======== PROVIDED RECORDS ========

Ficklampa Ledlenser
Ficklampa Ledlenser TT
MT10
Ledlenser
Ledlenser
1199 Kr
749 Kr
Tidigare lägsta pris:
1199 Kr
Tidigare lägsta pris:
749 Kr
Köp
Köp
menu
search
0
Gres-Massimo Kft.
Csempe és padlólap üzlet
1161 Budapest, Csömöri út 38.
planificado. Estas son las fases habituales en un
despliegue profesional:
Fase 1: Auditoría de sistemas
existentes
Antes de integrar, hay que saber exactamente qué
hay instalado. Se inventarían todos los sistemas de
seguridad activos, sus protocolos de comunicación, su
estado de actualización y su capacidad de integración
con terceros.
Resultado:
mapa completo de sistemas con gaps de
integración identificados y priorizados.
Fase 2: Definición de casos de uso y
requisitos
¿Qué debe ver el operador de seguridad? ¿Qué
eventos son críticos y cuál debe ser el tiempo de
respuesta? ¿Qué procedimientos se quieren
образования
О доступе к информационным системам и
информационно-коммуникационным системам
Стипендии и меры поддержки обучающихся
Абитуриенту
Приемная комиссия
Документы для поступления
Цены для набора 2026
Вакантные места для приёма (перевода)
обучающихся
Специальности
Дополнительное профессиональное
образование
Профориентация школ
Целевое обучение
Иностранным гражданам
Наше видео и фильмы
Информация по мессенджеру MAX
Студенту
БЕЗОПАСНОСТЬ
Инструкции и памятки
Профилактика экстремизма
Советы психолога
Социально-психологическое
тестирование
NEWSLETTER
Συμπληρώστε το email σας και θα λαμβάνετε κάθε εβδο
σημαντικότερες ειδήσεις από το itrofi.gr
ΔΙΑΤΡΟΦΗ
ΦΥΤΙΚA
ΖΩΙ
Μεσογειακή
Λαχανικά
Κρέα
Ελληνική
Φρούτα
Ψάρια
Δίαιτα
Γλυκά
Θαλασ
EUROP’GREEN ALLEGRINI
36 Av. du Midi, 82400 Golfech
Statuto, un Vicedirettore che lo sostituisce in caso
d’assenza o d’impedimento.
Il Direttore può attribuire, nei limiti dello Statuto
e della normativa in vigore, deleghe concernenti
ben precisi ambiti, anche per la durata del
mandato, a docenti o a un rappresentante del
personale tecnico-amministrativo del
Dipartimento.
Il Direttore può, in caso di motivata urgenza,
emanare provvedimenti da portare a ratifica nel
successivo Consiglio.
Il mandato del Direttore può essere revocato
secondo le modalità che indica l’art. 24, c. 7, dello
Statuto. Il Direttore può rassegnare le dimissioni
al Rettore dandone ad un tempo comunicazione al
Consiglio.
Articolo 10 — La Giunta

========

**TO DO:** Copy back the listing above exactly, but only from the line with "Абитуриенту" through the line with "Профилактика экстремизма", both ends included.

**RESPONSE AREA:**
Абитуриенту
Приемная комиссия
Документы для поступления
Цены для набора 2026
Вакантные места для приёма (перевода)
обучающихся
Специальности
Дополнительное профессиональное
образование
Профориентация школ
Целевое обучение
Иностранным гражданам
Наше видео и фильмы
Информация по мессенджеру MAX
Студенту
БЕЗОПАСНОСТЬ
Инструкции и памятки
Профилактика экстремизма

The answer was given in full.